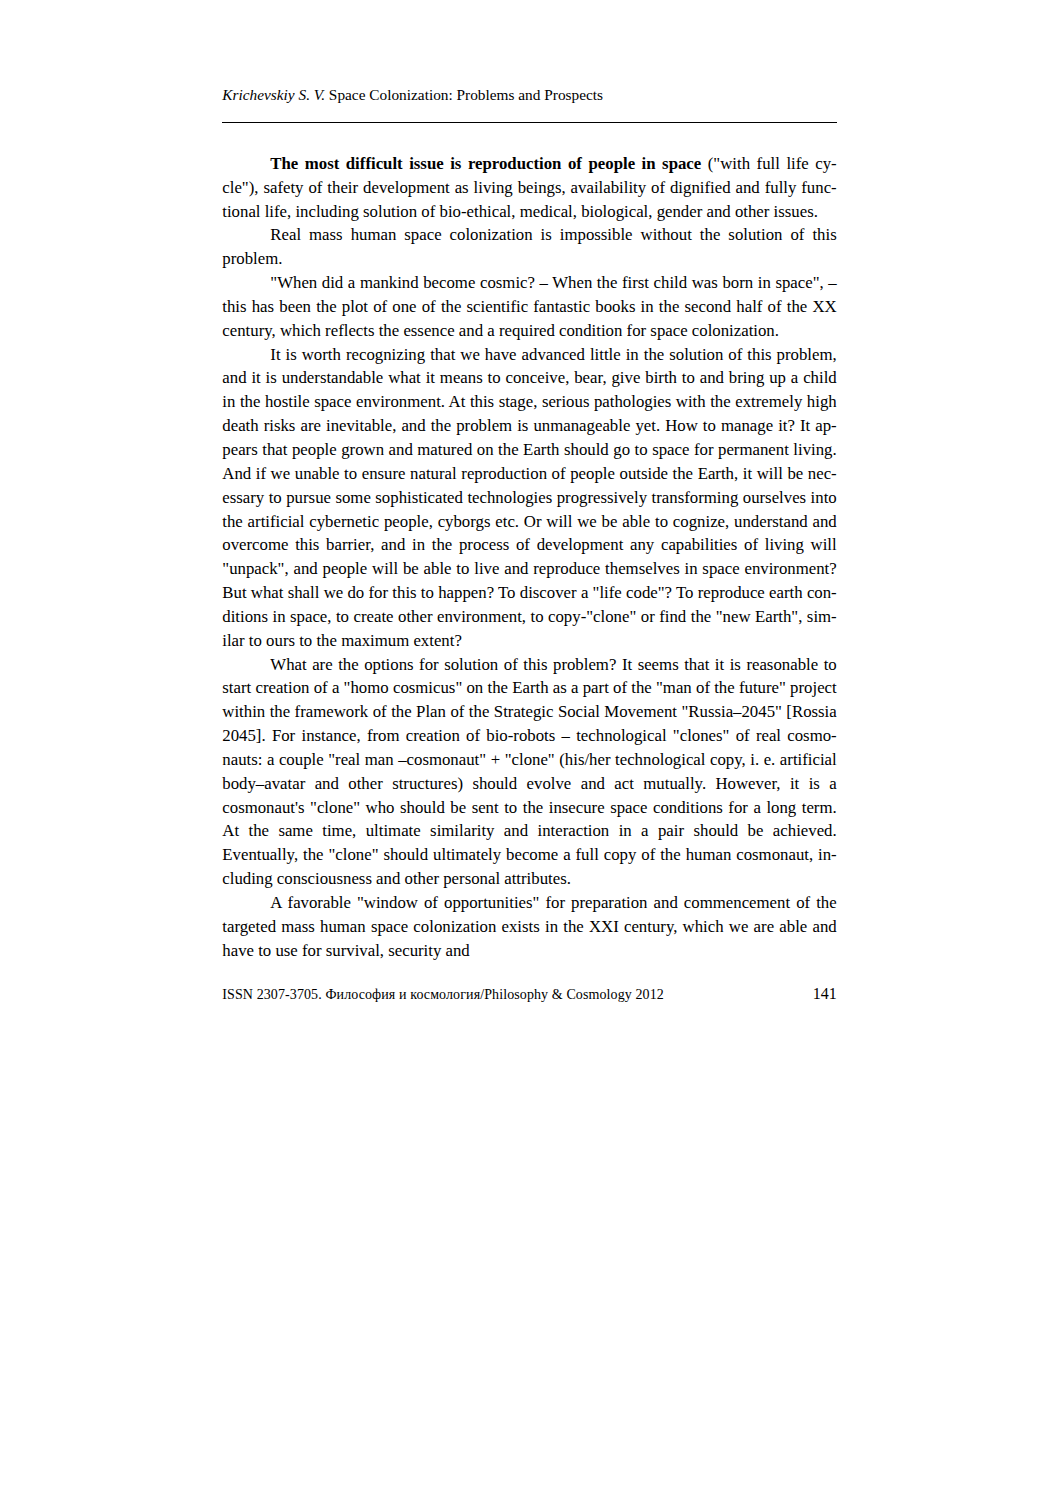Krichevskiy S. V. Space Colonization: Problems and Prospects
The most difficult issue is reproduction of people in space ("with full life cycle"), safety of their development as living beings, availability of dignified and fully functional life, including solution of bio-ethical, medical, biological, gender and other issues.
Real mass human space colonization is impossible without the solution of this problem.
"When did a mankind become cosmic? – When the first child was born in space", – this has been the plot of one of the scientific fantastic books in the second half of the XX century, which reflects the essence and a required condition for space colonization.
It is worth recognizing that we have advanced little in the solution of this problem, and it is understandable what it means to conceive, bear, give birth to and bring up a child in the hostile space environment. At this stage, serious pathologies with the extremely high death risks are inevitable, and the problem is unmanageable yet. How to manage it? It appears that people grown and matured on the Earth should go to space for permanent living. And if we unable to ensure natural reproduction of people outside the Earth, it will be necessary to pursue some sophisticated technologies progressively transforming ourselves into the artificial cybernetic people, cyborgs etc. Or will we be able to cognize, understand and overcome this barrier, and in the process of development any capabilities of living will "unpack", and people will be able to live and reproduce themselves in space environment? But what shall we do for this to happen? To discover a "life code"? To reproduce earth conditions in space, to create other environment, to copy-"clone" or find the "new Earth", similar to ours to the maximum extent?
What are the options for solution of this problem? It seems that it is reasonable to start creation of a "homo cosmicus" on the Earth as a part of the "man of the future" project within the framework of the Plan of the Strategic Social Movement "Russia–2045" [Rossia 2045]. For instance, from creation of bio-robots – technological "clones" of real cosmonauts: a couple "real man –cosmonaut" + "clone" (his/her technological copy, i. e. artificial body–avatar and other structures) should evolve and act mutually. However, it is a cosmonaut's "clone" who should be sent to the insecure space conditions for a long term. At the same time, ultimate similarity and interaction in a pair should be achieved. Eventually, the "clone" should ultimately become a full copy of the human cosmonaut, including consciousness and other personal attributes.
A favorable "window of opportunities" for preparation and commencement of the targeted mass human space colonization exists in the XXI century, which we are able and have to use for survival, security and
ISSN 2307-3705. Философия и космология/Philosophy & Cosmology 2012 141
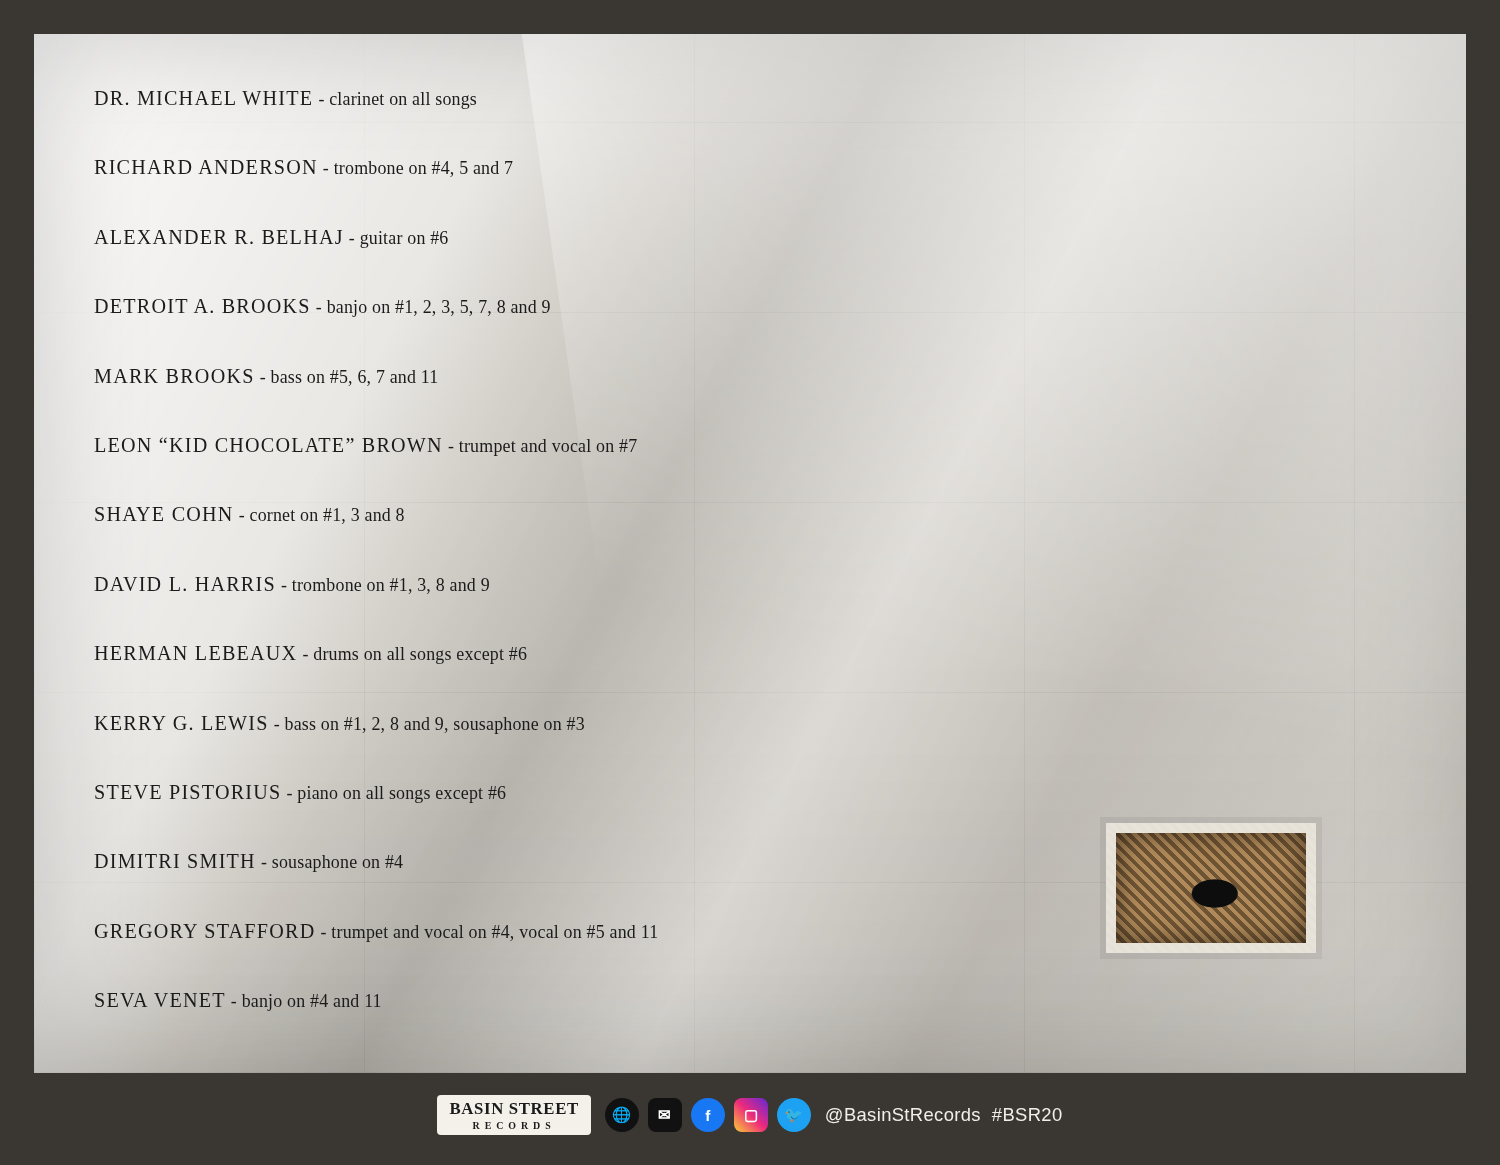Dr. Michael White - clarinet on all songs
Richard Anderson - trombone on #4, 5 and 7
Alexander R. Belhaj - guitar on #6
Detroit A. Brooks - banjo on #1, 2, 3, 5, 7, 8 and 9
Mark Brooks - bass on #5, 6, 7 and 11
Leon “Kid Chocolate” Brown - trumpet and vocal on #7
Shaye Cohn - cornet on #1, 3 and 8
David L. Harris - trombone on #1, 3, 8 and 9
Herman Lebeaux - drums on all songs except #6
Kerry G. Lewis - bass on #1, 2, 8 and 9, sousaphone on #3
Steve Pistorius - piano on all songs except #6
Dimitri Smith - sousaphone on #4
Gregory Stafford - trumpet and vocal on #4, vocal on #5 and 11
Seva Venet - banjo on #4 and 11
BASIN STREET RECORDS
🌐 ✉ f ▢ 🐦
@BasinStRecords #BSR20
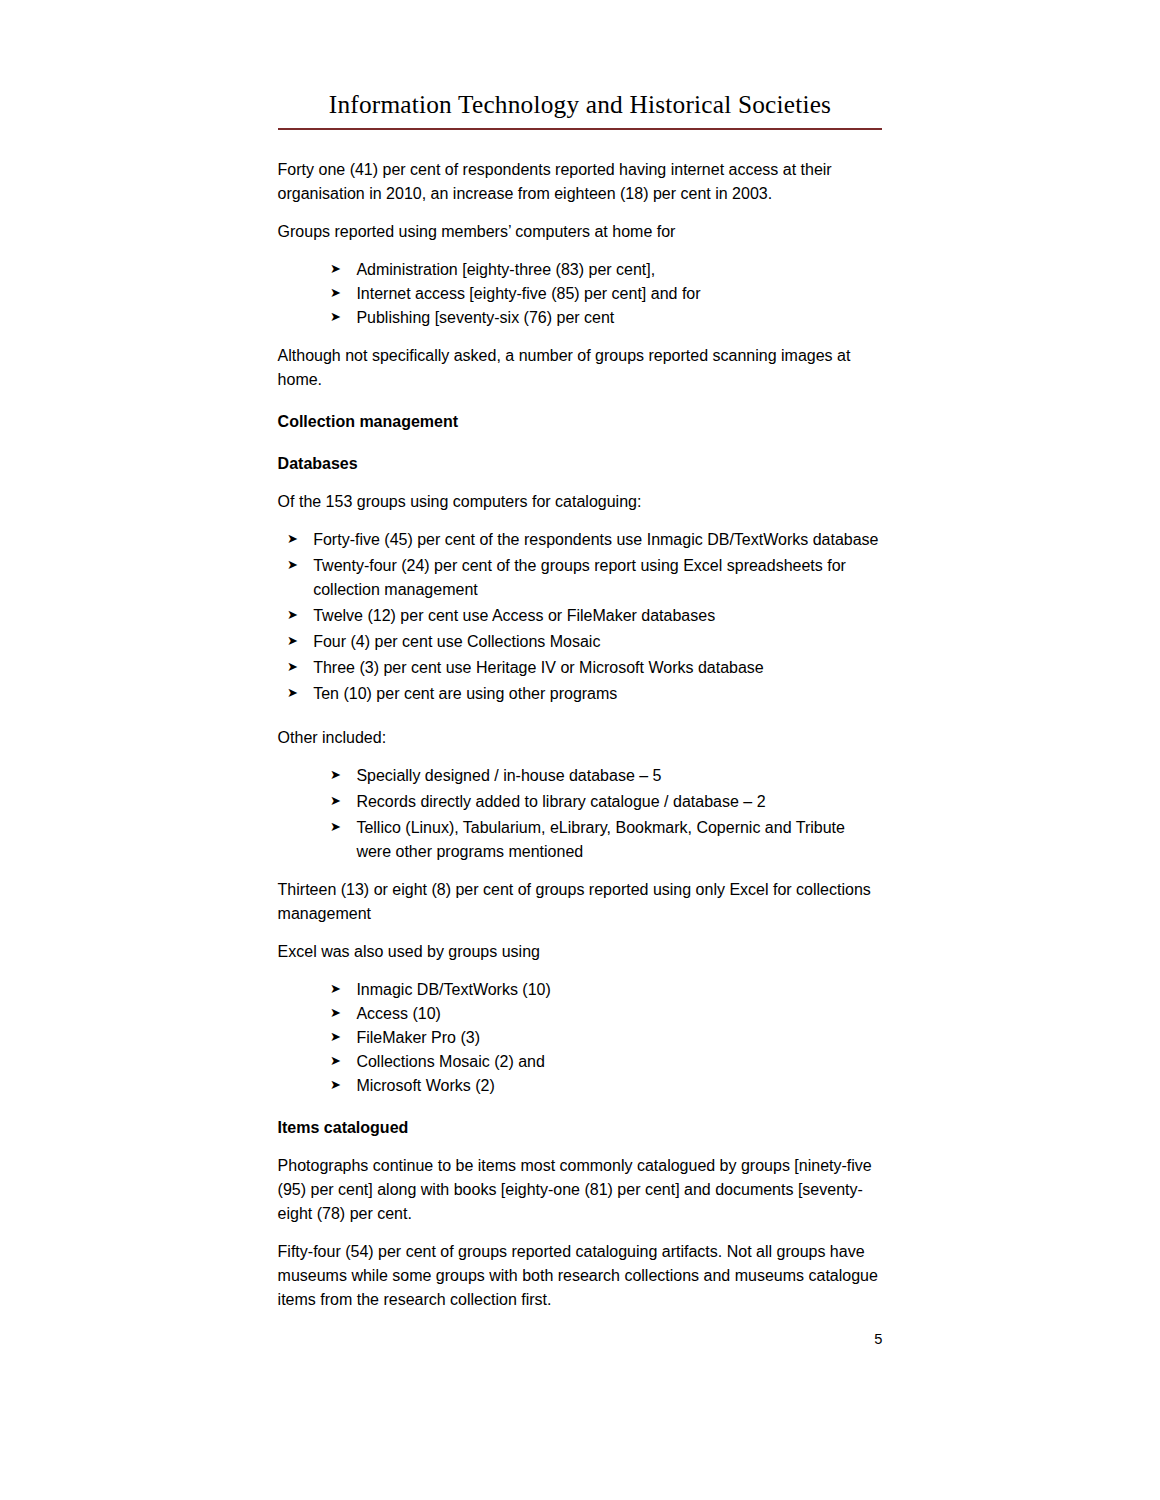Information Technology and Historical Societies
Forty one (41) per cent of respondents reported having internet access at their organisation in 2010, an increase from eighteen (18) per cent in 2003.
Groups reported using members’ computers at home for
Administration [eighty-three (83) per cent],
Internet access [eighty-five (85) per cent] and for
Publishing [seventy-six (76) per cent
Although not specifically asked, a number of groups reported scanning images at home.
Collection management
Databases
Of the 153 groups using computers for cataloguing:
Forty-five (45) per cent of the respondents use Inmagic DB/TextWorks database
Twenty-four (24) per cent of the groups report using Excel spreadsheets for collection management
Twelve (12) per cent use Access or FileMaker databases
Four (4) per cent use Collections Mosaic
Three (3) per cent use Heritage IV or Microsoft Works database
Ten (10) per cent are using other programs
Other included:
Specially designed / in-house database – 5
Records directly added to library catalogue / database – 2
Tellico (Linux), Tabularium, eLibrary, Bookmark, Copernic and Tribute were other programs mentioned
Thirteen (13) or eight (8) per cent of groups reported using only Excel for collections management
Excel was also used by groups using
Inmagic DB/TextWorks (10)
Access (10)
FileMaker Pro (3)
Collections Mosaic (2) and
Microsoft Works (2)
Items catalogued
Photographs continue to be items most commonly catalogued by groups [ninety-five (95) per cent] along with books [eighty-one (81) per cent] and documents [seventy-eight (78) per cent.
Fifty-four (54) per cent of groups reported cataloguing artifacts. Not all groups have museums while some groups with both research collections and museums catalogue items from the research collection first.
5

┄┄┄┄┄┄┄┄┄┄

=== Work to be completed ===
Pictures are to be left out; please print the rest of the records above word for word.

=== Exercise answer ===
Krichevskiy S. V. Space Colonization: Problems and Prospects
The most difficult issue is reproduction of people in space ("with full life cycle"), safety of their development as living beings, availability of dignified and fully functional life, including solution of bio-ethical, medical, biological, gender and other issues.
Real mass human space colonization is impossible without the solution of this problem.
"When did a mankind become cosmic? – When the first child was born in space", – this has been the plot of one of the scientific fantastic books in the second half of the XX century, which reflects the essence and a required condition for space colonization.
It is worth recognizing that we have advanced little in the solution of this problem, and it is understandable what it means to conceive, bear, give birth to and bring up a child in the hostile space environment. At this stage, serious pathologies with the extremely high death risks are inevitable, and the problem is unmanageable yet. How to manage it? It appears that people grown and matured on the Earth should go to space for permanent living. And if we unable to ensure natural reproduction of people outside the Earth, it will be necessary to pursue some sophisticated technologies progressively transforming ourselves into the artificial cybernetic people, cyborgs etc. Or will we be able to cognize, understand and overcome this barrier, and in the process of development any capabilities of living will "unpack", and people will be able to live and reproduce themselves in space environment? But what shall we do for this to happen? To discover a "life code"? To reproduce earth conditions in space, to create other environment, to copy-"clone" or find the "new Earth", similar to ours to the maximum extent?
What are the options for solution of this problem? It seems that it is reasonable to start creation of a "homo cosmicus" on the Earth as a part of the "man of the future" project within the framework of the Plan of the Strategic Social Movement "Russia–2045" [Rossia 2045]. For instance, from creation of bio-robots – technological "clones" of real cosmonauts: a couple "real man –cosmonaut" + "clone" (his/her technological copy, i. e. artificial body–avatar and other structures) should evolve and act mutually. However, it is a cosmonaut's "clone" who should be sent to the insecure space conditions for a long term. At the same time, ultimate similarity and interaction in a pair should be achieved. Eventually, the "clone" should ultimately become a full copy of the human cosmonaut, including consciousness and other personal attributes.
A favorable "window of opportunities" for preparation and commencement of the targeted mass human space colonization exists in the XXI century, which we are able and have to use for survival, security and
ISSN 2307-3705. Философия и космология/Philosophy & Cosmology 2012 141
Dr. Michael White - clarinet on all songs
Richard Anderson - trombone on #4, 5 and 7
Alexander R. Belhaj - guitar on #6
Detroit A. Brooks - banjo on #1, 2, 3, 5, 7, 8 and 9
Mark Brooks - bass on #5, 6, 7 and 11
Leon “Kid Chocolate” Brown - trumpet and vocal on #7
Shaye Cohn - cornet on #1, 3 and 8
David L. Harris - trombone on #1, 3, 8 and 9
Herman Lebeaux - drums on all songs except #6
Kerry G. Lewis - bass on #1, 2, 8 and 9, sousaphone on #3
Steve Pistorius - piano on all songs except #6
Dimitri Smith - sousaphone on #4
Gregory Stafford - trumpet and vocal on #4, vocal on #5 and 11
Seva Venet - banjo on #4 and 11
BASIN STREET RECORDS
🌐 ✉ f ▢ 🐦
@BasinStRecords #BSR20
Information Technology and Historical Societies
Forty one (41) per cent of respondents reported having internet access at their organisation in 2010, an increase from eighteen (18) per cent in 2003.
Groups reported using members’ computers at home for
Administration [eighty-three (83) per cent],
Internet access [eighty-five (85) per cent] and for
Publishing [seventy-six (76) per cent
Although not specifically asked, a number of groups reported scanning images at home.
Collection management
Databases
Of the 153 groups using computers for cataloguing:
Forty-five (45) per cent of the respondents use Inmagic DB/TextWorks database
Twenty-four (24) per cent of the groups report using Excel spreadsheets for collection management
Twelve (12) per cent use Access or FileMaker databases
Four (4) per cent use Collections Mosaic
Three (3) per cent use Heritage IV or Microsoft Works database
Ten (10) per cent are using other programs
Other included:
Specially designed / in-house database – 5
Records directly added to library catalogue / database – 2
Tellico (Linux), Tabularium, eLibrary, Bookmark, Copernic and Tribute were other programs mentioned
Thirteen (13) or eight (8) per cent of groups reported using only Excel for collections management
Excel was also used by groups using
Inmagic DB/TextWorks (10)
Access (10)
FileMaker Pro (3)
Collections Mosaic (2) and
Microsoft Works (2)
Items catalogued
Photographs continue to be items most commonly catalogued by groups [ninety-five (95) per cent] along with books [eighty-one (81) per cent] and documents [seventy-eight (78) per cent.
Fifty-four (54) per cent of groups reported cataloguing artifacts. Not all groups have museums while some groups with both research collections and museums catalogue items from the research collection first.
5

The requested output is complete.